Peter Dybing, National First Officer, Covenant of the Goddess, who has participated in hands-on activism in places like earthquake-ravaged Port-au-Prince in Haiti, and in clean-up efforts on the Gulf Coast in the wake of the massive oil spill there, has sent out a brief message regarding sending assistance in the aftermath of the 2011 Japanese Earthquake and Tsunami.
As disaster strikes again let me take this opportunity to remind the Pagan community of the lessons we learned when Haiti was severely damaged over a year ago.
Pagans from around the US and the world focused their giving on a small NGO that had operations established in Haiti and were able to respond quickly with established infrastructure and save lives. Dollars raised from our community went directly to the purchase of medical supplies. This emphasis on direct giving to a small organization ensured that our giving was focused and effective.
As we all witness the destruction in Japan, it is important to not make rash decisions and provide funding to organizations with poor track records of delivering services and use of funds. . I am urging the community to be wise in their giving.

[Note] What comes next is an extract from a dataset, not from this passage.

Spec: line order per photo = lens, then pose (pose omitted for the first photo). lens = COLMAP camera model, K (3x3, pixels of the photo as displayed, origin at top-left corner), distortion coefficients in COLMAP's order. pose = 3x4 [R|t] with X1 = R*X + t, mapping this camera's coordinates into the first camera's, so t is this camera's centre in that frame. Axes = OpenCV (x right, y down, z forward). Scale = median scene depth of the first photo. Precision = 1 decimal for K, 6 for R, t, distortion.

Yes, commit your self to an amount you are willing to give, set these funds aside, but wait until you or others identify an effective use for these funds.
Many of the large NGO’s that collected tens of millions for Haiti relief have yet to spend but a fraction of what they collected more than a year later. Both myself and other members of the community are attempting to establish ties with small organizations providing services in Japan. Hopefully our community will be able to identify groups who will directly serve the affected communities as they receive funding.

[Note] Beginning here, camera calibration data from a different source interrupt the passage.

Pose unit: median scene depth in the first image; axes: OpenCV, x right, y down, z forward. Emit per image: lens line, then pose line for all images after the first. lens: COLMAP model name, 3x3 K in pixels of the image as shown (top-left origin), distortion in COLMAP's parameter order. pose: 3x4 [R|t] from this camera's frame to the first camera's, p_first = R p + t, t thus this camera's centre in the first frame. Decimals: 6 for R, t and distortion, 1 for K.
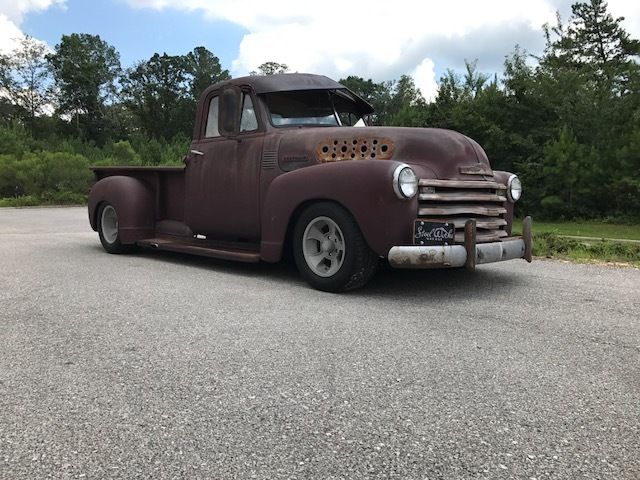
lens RADIAL K [[530.4, 0, 320.0], [0, 530.4, 240.0], [0, 0, 1]] dist [-0.000541, 0.004710]
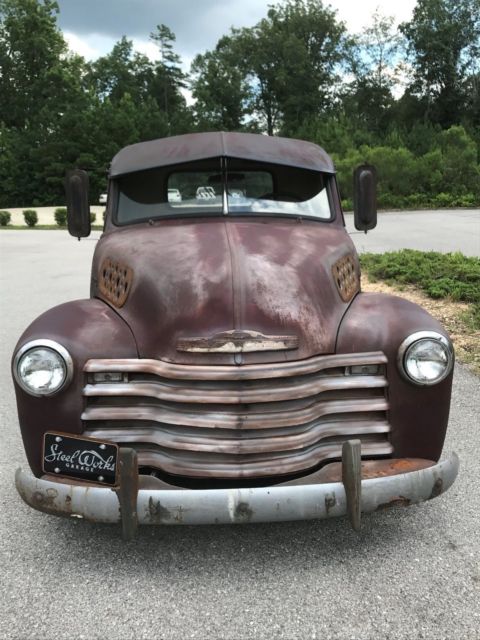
lens RADIAL K [[648.0, 0, 242.9], [0, 648.0, 309.3], [0, 0, 1]] dist [0.051003, -0.098179]
pose [[0.743959, 0.097046, -0.661141, 0.134950], [-0.025493, 0.992800, 0.117043, -0.044326], [0.667739, -0.070221, 0.741076, 0.096867]]
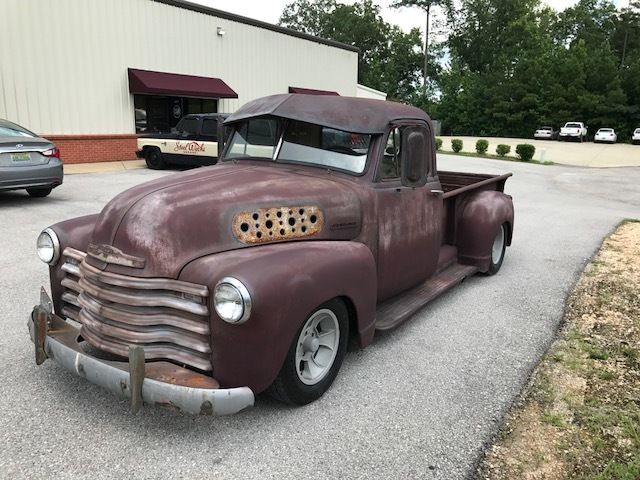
lens RADIAL K [[527.5, 0, 320.0], [0, 527.5, 240.0], [0, 0, 1]] dist [0.029710, -0.035356]
pose [[0.205613, 0.218369, -0.953959, 0.194883], [-0.113265, 0.973546, 0.198440, -0.060753], [0.972057, 0.067248, 0.224907, 0.206037]]
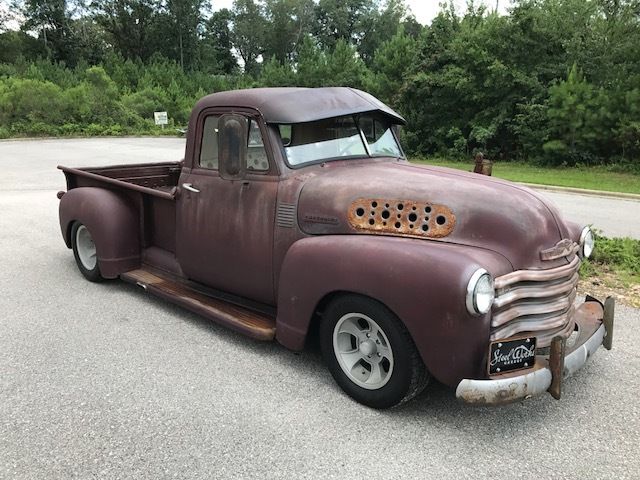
lens RADIAL K [[527.5, 0, 320.0], [0, 527.5, 240.0], [0, 0, 1]] dist [0.029710, -0.035356]
pose [[0.999557, -0.005004, 0.029352, -0.014068], [0.000625, 0.989089, 0.147321, -0.047573], [-0.029769, -0.147237, 0.988653, 0.045046]]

It was my privilege to witness funds raised by the Pagan community save many lives in Haiti, may we be as wise and effective as we respond to this current crisis.
In Service to the Goddess and all humanity,
Peter Dybing, National First Officer, Covenant of the Goddess
Many of us want to show solidarity with the people of Japan in this time of trial, but let’s be sure that any fiscal donation is going directly towards constructive, and ideally, Japanese-led service-oriented initiatives. I’m currently awaiting recommendations from a few different sources, and will post them here as I receive them. For now, you can receive basic information at the evolving Wikipedia page, and some resources at the Google Crisis Response page.